Select every line in the records below that contains the string "whiskers", and copy each one in full. Case counts.

■ Chart comprehension data
_ _ _ _

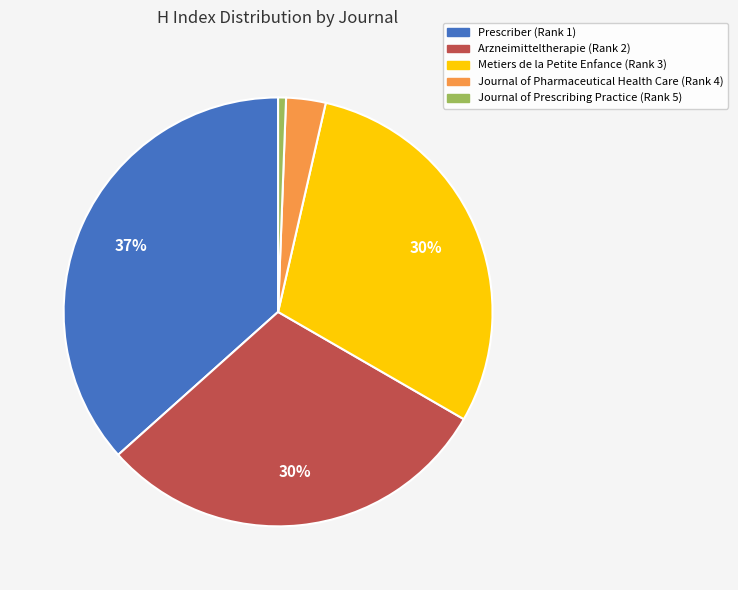

To the nearest percent, what percentage of the pie is Journal of Pharmaceutical Health Care (Rank 4)?

3%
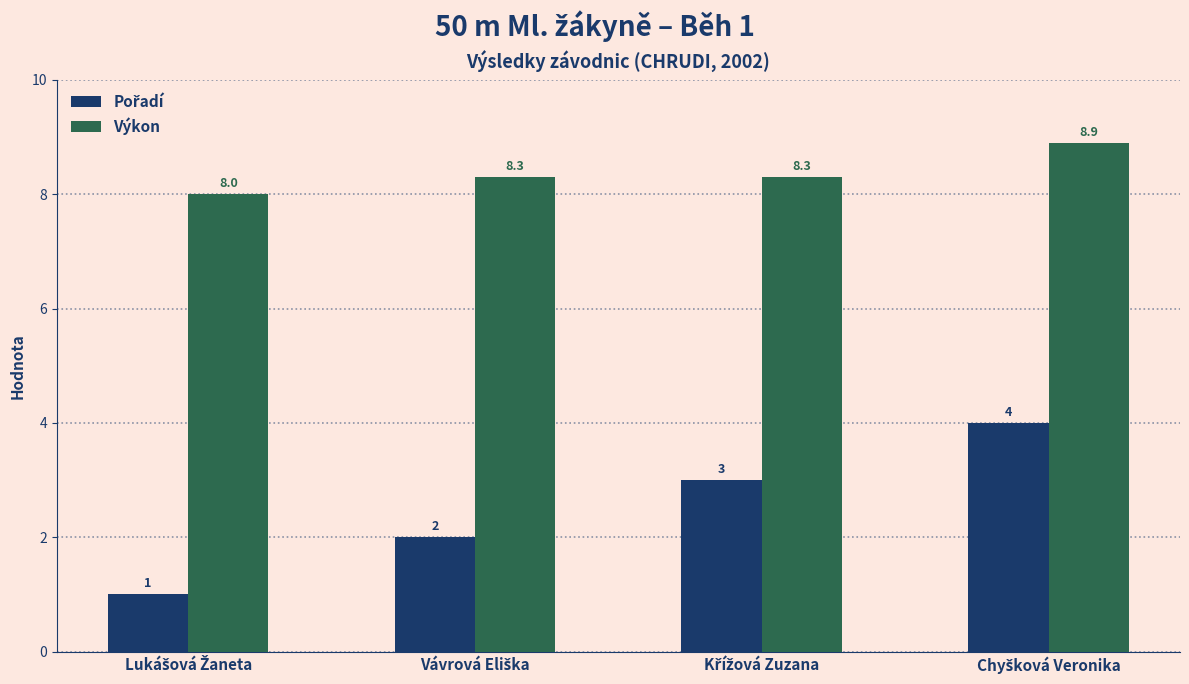

Which series has the largest total across all categories?

Výkon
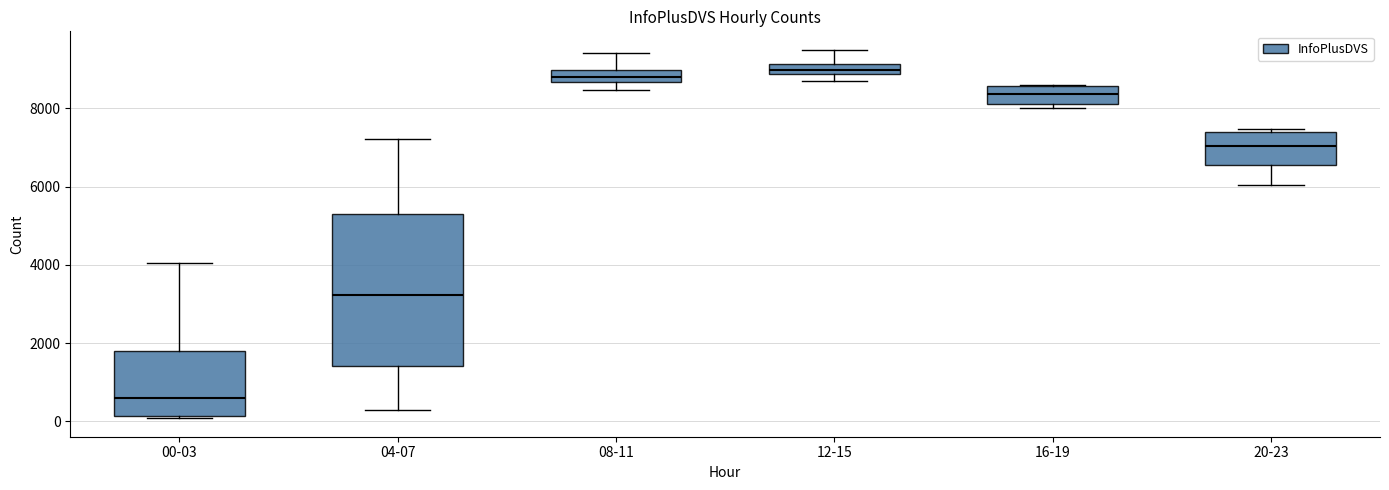

Which box has the lowest median line?

00-03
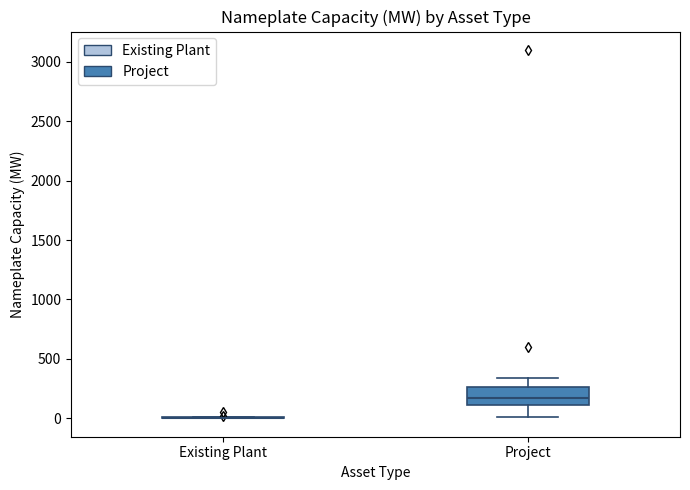

Reading left to right, transcribe this box plot: for each box, give where its median line is, the range the box spans, and where its two whiskers end, as read against the y-axis. The values are not printed on the chart, so give them approximately, as read against the axis.

Existing Plant: box collapsed to a line at 0, whiskers 0 to 0
Project: median 200, box 100 to 250, whiskers 0 to 350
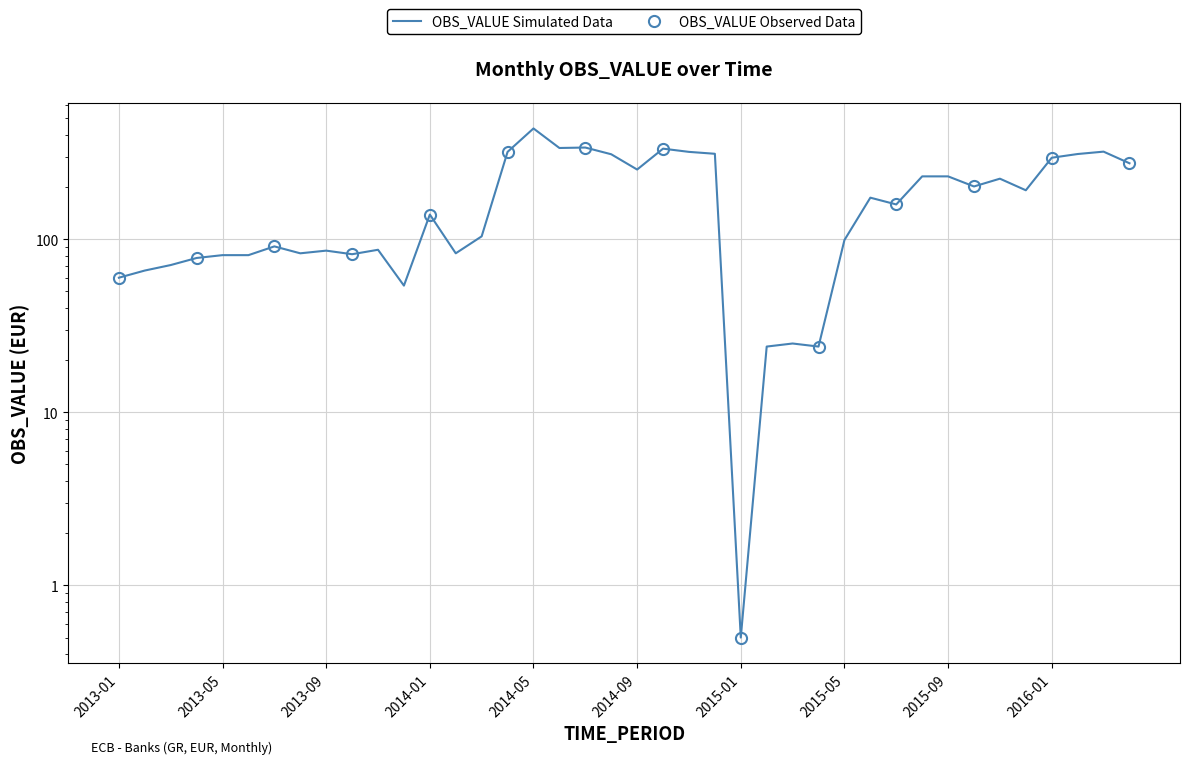

List the labels in order of value, largest first.

2014-05, 2014-07, 2014-06, 2014-10, 2016-03, 2014-04, 2014-11, 2014-12, 2016-02, 2014-08, 2016-01, 2016-04, 2014-09, 2015-08, 2015-09, 2015-11, 2015-10, 2015-12, 2015-06, 2015-07, 2014-01, 2014-03, 2015-05, 2013-07, 2013-11, 2013-09, 2013-08, 2014-02, 2013-10, 2013-05, 2013-06, 2013-04, 2013-03, 2013-02, 2013-01, 2013-12, 2015-03, 2015-02, 2015-04, 2015-01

_ _ _ _

■ Solution to the problem
Reading left to right, transcribe this box plot: for each box, give where its median line is, the range the box spans, and where its two whiskers end, as read against the y-axis. The values are not printed on the chart, so give them approximately, as read against the axis.
Existing Plant: box collapsed to a line at 0, whiskers 0 to 0
Project: median 200, box 100 to 250, whiskers 0 to 350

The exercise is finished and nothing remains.